* **PROBLEM TO WORK ON**: Please retype all of the entries that follow, leaving the images out.

[Records excerpted from a collection]

"""

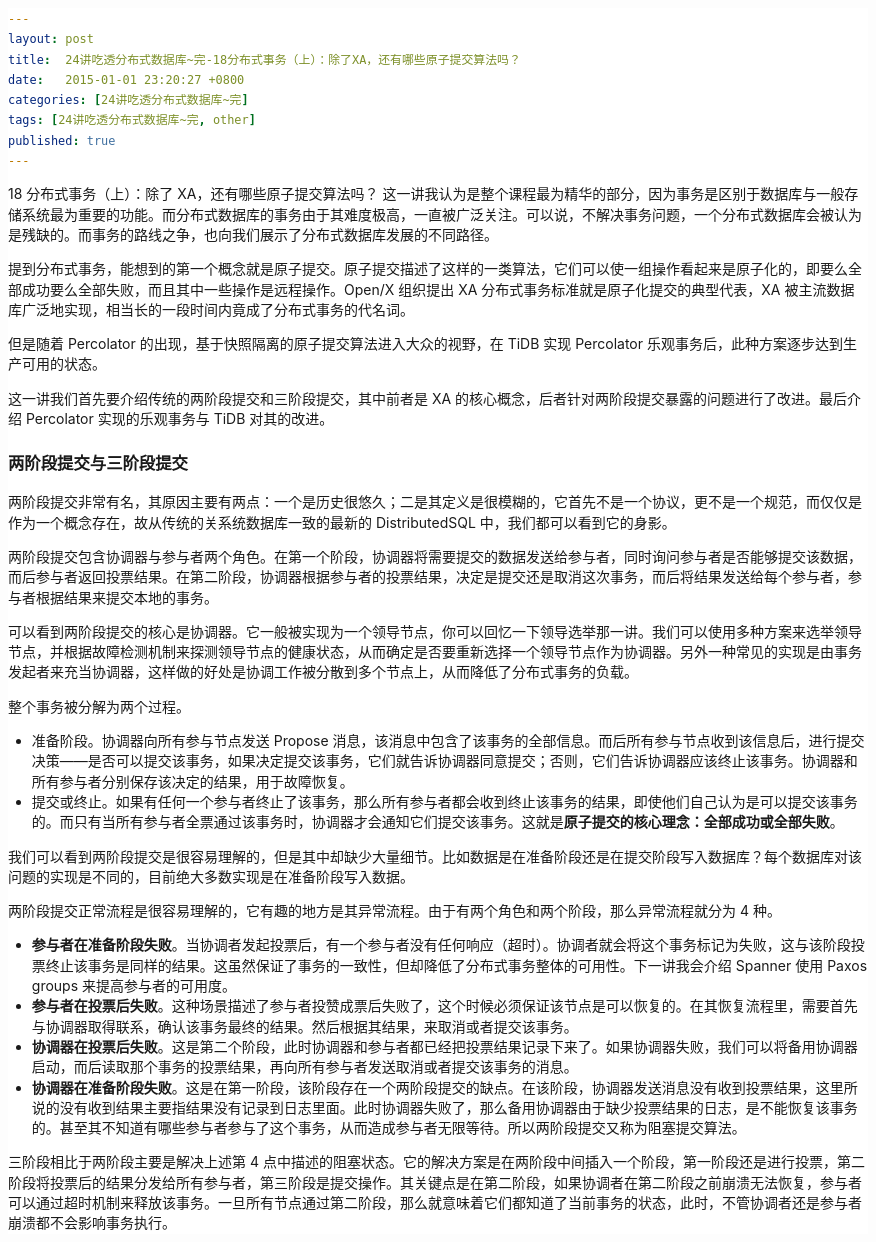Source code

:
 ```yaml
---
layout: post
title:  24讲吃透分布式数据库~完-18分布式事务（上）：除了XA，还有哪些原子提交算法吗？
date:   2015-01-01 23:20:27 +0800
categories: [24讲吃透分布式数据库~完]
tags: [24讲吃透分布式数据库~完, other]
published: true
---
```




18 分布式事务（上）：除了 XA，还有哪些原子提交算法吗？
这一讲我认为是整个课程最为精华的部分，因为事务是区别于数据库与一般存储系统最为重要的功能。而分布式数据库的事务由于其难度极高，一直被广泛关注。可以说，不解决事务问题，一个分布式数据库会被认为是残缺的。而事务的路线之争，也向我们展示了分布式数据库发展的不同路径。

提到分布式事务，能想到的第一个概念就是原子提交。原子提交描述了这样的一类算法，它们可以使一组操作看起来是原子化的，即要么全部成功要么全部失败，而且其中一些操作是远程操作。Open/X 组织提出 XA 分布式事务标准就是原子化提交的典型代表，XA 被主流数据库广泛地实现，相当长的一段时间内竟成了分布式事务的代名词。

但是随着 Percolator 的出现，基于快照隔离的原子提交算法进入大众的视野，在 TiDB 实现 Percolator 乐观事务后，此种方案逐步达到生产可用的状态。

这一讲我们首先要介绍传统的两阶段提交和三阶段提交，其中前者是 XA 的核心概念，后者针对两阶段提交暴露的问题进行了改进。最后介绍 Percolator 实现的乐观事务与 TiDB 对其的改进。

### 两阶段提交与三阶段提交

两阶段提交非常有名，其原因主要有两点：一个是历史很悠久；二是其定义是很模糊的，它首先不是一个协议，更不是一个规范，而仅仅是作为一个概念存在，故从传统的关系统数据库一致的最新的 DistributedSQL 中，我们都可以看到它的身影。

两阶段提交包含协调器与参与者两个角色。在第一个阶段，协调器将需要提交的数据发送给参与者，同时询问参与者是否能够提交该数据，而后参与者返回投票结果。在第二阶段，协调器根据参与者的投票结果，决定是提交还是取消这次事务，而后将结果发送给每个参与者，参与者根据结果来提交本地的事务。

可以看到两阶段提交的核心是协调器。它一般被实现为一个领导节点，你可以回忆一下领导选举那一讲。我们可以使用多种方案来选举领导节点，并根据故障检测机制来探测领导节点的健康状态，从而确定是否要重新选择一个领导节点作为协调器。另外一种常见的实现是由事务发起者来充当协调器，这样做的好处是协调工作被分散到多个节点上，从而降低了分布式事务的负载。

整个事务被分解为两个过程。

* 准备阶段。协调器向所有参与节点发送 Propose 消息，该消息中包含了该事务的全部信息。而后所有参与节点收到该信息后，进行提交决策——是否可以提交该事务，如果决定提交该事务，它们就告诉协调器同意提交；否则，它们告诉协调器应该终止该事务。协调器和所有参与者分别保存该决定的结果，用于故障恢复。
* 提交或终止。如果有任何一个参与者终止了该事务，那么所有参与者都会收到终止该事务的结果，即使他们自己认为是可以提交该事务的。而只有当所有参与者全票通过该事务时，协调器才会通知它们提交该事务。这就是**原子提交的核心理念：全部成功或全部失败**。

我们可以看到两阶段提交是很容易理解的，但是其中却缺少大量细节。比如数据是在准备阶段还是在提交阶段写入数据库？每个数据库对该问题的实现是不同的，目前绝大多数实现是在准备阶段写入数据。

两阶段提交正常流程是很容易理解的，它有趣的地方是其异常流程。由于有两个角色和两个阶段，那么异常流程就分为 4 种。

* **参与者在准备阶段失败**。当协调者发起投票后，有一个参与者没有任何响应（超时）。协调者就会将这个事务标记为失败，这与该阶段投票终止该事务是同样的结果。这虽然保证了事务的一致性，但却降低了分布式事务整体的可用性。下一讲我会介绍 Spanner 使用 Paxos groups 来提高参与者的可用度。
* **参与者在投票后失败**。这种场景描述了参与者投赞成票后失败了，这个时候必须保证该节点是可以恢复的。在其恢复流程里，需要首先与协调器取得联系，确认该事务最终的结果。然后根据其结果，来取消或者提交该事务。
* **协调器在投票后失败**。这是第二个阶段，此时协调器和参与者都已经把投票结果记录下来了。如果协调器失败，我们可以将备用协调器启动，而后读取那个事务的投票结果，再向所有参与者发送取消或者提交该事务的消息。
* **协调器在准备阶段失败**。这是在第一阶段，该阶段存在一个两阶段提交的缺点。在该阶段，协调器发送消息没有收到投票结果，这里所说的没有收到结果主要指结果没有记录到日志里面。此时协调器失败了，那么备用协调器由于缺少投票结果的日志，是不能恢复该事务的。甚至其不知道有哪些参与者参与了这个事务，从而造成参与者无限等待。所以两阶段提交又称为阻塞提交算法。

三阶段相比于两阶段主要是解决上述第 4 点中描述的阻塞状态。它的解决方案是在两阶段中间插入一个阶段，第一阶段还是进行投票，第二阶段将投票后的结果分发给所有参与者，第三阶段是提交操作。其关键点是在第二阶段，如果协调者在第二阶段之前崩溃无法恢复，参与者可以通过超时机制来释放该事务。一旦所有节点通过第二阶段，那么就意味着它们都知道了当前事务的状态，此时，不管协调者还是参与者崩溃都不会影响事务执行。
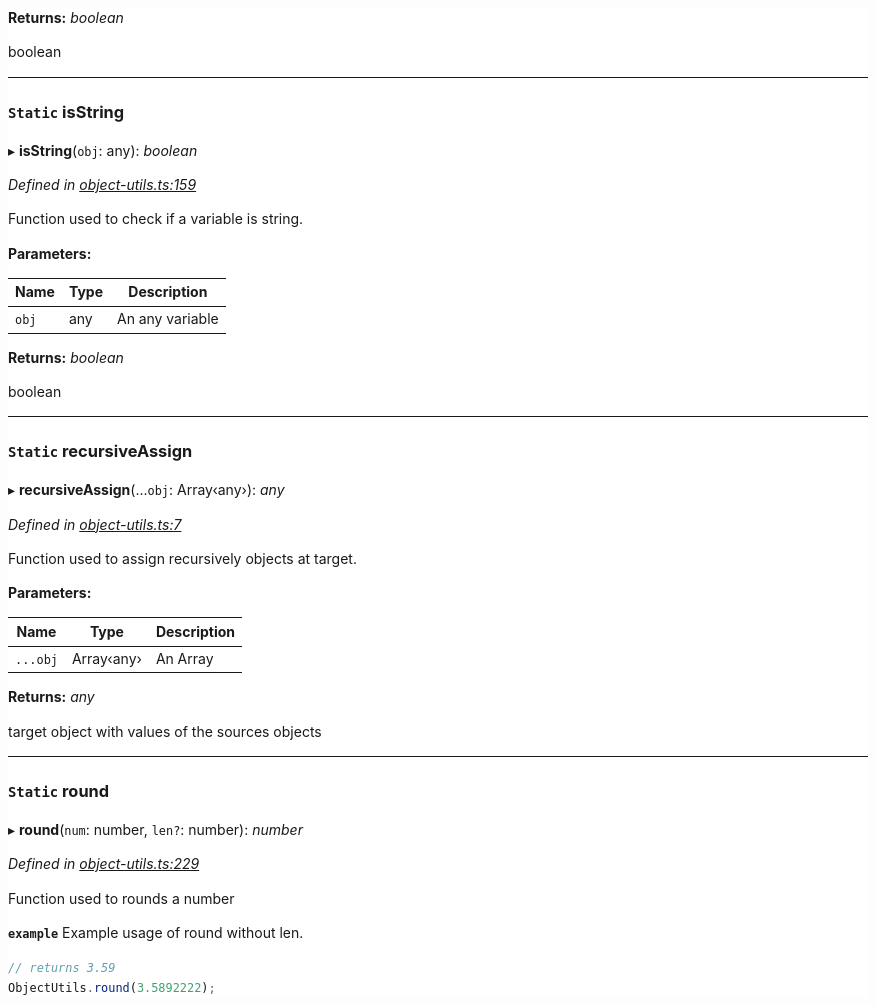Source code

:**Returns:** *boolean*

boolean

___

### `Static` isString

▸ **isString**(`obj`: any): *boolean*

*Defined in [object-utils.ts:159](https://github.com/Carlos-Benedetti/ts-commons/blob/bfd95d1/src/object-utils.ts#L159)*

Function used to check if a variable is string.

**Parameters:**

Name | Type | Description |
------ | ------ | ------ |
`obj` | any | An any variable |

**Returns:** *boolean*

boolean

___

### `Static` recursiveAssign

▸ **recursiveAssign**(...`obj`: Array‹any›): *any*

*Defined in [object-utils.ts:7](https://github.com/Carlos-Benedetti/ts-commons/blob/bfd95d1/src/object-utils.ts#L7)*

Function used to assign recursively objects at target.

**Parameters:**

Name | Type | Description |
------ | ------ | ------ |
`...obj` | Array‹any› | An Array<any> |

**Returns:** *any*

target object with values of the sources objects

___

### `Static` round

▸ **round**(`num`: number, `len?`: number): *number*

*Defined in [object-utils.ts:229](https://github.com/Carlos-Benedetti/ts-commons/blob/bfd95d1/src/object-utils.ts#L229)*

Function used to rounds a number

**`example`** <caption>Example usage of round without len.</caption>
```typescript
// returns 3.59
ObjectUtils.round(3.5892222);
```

"""

* **ANSWER TO THIS PROBLEM**:
Source code

:
 ```yaml
---
layout: post
title:  24讲吃透分布式数据库~完-18分布式事务（上）：除了XA，还有哪些原子提交算法吗？
date:   2015-01-01 23:20:27 +0800
categories: [24讲吃透分布式数据库~完]
tags: [24讲吃透分布式数据库~完, other]
published: true
---
```




18 分布式事务（上）：除了 XA，还有哪些原子提交算法吗？
这一讲我认为是整个课程最为精华的部分，因为事务是区别于数据库与一般存储系统最为重要的功能。而分布式数据库的事务由于其难度极高，一直被广泛关注。可以说，不解决事务问题，一个分布式数据库会被认为是残缺的。而事务的路线之争，也向我们展示了分布式数据库发展的不同路径。

提到分布式事务，能想到的第一个概念就是原子提交。原子提交描述了这样的一类算法，它们可以使一组操作看起来是原子化的，即要么全部成功要么全部失败，而且其中一些操作是远程操作。Open/X 组织提出 XA 分布式事务标准就是原子化提交的典型代表，XA 被主流数据库广泛地实现，相当长的一段时间内竟成了分布式事务的代名词。

但是随着 Percolator 的出现，基于快照隔离的原子提交算法进入大众的视野，在 TiDB 实现 Percolator 乐观事务后，此种方案逐步达到生产可用的状态。

这一讲我们首先要介绍传统的两阶段提交和三阶段提交，其中前者是 XA 的核心概念，后者针对两阶段提交暴露的问题进行了改进。最后介绍 Percolator 实现的乐观事务与 TiDB 对其的改进。

### 两阶段提交与三阶段提交

两阶段提交非常有名，其原因主要有两点：一个是历史很悠久；二是其定义是很模糊的，它首先不是一个协议，更不是一个规范，而仅仅是作为一个概念存在，故从传统的关系统数据库一致的最新的 DistributedSQL 中，我们都可以看到它的身影。

两阶段提交包含协调器与参与者两个角色。在第一个阶段，协调器将需要提交的数据发送给参与者，同时询问参与者是否能够提交该数据，而后参与者返回投票结果。在第二阶段，协调器根据参与者的投票结果，决定是提交还是取消这次事务，而后将结果发送给每个参与者，参与者根据结果来提交本地的事务。

可以看到两阶段提交的核心是协调器。它一般被实现为一个领导节点，你可以回忆一下领导选举那一讲。我们可以使用多种方案来选举领导节点，并根据故障检测机制来探测领导节点的健康状态，从而确定是否要重新选择一个领导节点作为协调器。另外一种常见的实现是由事务发起者来充当协调器，这样做的好处是协调工作被分散到多个节点上，从而降低了分布式事务的负载。

整个事务被分解为两个过程。

* 准备阶段。协调器向所有参与节点发送 Propose 消息，该消息中包含了该事务的全部信息。而后所有参与节点收到该信息后，进行提交决策——是否可以提交该事务，如果决定提交该事务，它们就告诉协调器同意提交；否则，它们告诉协调器应该终止该事务。协调器和所有参与者分别保存该决定的结果，用于故障恢复。
* 提交或终止。如果有任何一个参与者终止了该事务，那么所有参与者都会收到终止该事务的结果，即使他们自己认为是可以提交该事务的。而只有当所有参与者全票通过该事务时，协调器才会通知它们提交该事务。这就是**原子提交的核心理念：全部成功或全部失败**。

我们可以看到两阶段提交是很容易理解的，但是其中却缺少大量细节。比如数据是在准备阶段还是在提交阶段写入数据库？每个数据库对该问题的实现是不同的，目前绝大多数实现是在准备阶段写入数据。

两阶段提交正常流程是很容易理解的，它有趣的地方是其异常流程。由于有两个角色和两个阶段，那么异常流程就分为 4 种。

* **参与者在准备阶段失败**。当协调者发起投票后，有一个参与者没有任何响应（超时）。协调者就会将这个事务标记为失败，这与该阶段投票终止该事务是同样的结果。这虽然保证了事务的一致性，但却降低了分布式事务整体的可用性。下一讲我会介绍 Spanner 使用 Paxos groups 来提高参与者的可用度。
* **参与者在投票后失败**。这种场景描述了参与者投赞成票后失败了，这个时候必须保证该节点是可以恢复的。在其恢复流程里，需要首先与协调器取得联系，确认该事务最终的结果。然后根据其结果，来取消或者提交该事务。
* **协调器在投票后失败**。这是第二个阶段，此时协调器和参与者都已经把投票结果记录下来了。如果协调器失败，我们可以将备用协调器启动，而后读取那个事务的投票结果，再向所有参与者发送取消或者提交该事务的消息。
* **协调器在准备阶段失败**。这是在第一阶段，该阶段存在一个两阶段提交的缺点。在该阶段，协调器发送消息没有收到投票结果，这里所说的没有收到结果主要指结果没有记录到日志里面。此时协调器失败了，那么备用协调器由于缺少投票结果的日志，是不能恢复该事务的。甚至其不知道有哪些参与者参与了这个事务，从而造成参与者无限等待。所以两阶段提交又称为阻塞提交算法。

三阶段相比于两阶段主要是解决上述第 4 点中描述的阻塞状态。它的解决方案是在两阶段中间插入一个阶段，第一阶段还是进行投票，第二阶段将投票后的结果分发给所有参与者，第三阶段是提交操作。其关键点是在第二阶段，如果协调者在第二阶段之前崩溃无法恢复，参与者可以通过超时机制来释放该事务。一旦所有节点通过第二阶段，那么就意味着它们都知道了当前事务的状态，此时，不管协调者还是参与者崩溃都不会影响事务执行。
Source code

:**Returns:** *boolean*

boolean

___

### `Static` isString

▸ **isString**(`obj`: any): *boolean*

*Defined in [object-utils.ts:159](https://github.com/Carlos-Benedetti/ts-commons/blob/bfd95d1/src/object-utils.ts#L159)*

Function used to check if a variable is string.

**Parameters:**

Name | Type | Description |
------ | ------ | ------ |
`obj` | any | An any variable |

**Returns:** *boolean*

boolean

___

### `Static` recursiveAssign

▸ **recursiveAssign**(...`obj`: Array‹any›): *any*

*Defined in [object-utils.ts:7](https://github.com/Carlos-Benedetti/ts-commons/blob/bfd95d1/src/object-utils.ts#L7)*

Function used to assign recursively objects at target.

**Parameters:**

Name | Type | Description |
------ | ------ | ------ |
`...obj` | Array‹any› | An Array<any> |

**Returns:** *any*

target object with values of the sources objects

___

### `Static` round

▸ **round**(`num`: number, `len?`: number): *number*

*Defined in [object-utils.ts:229](https://github.com/Carlos-Benedetti/ts-commons/blob/bfd95d1/src/object-utils.ts#L229)*

Function used to rounds a number

**`example`** <caption>Example usage of round without len.</caption>
```typescript
// returns 3.59
ObjectUtils.round(3.5892222);
```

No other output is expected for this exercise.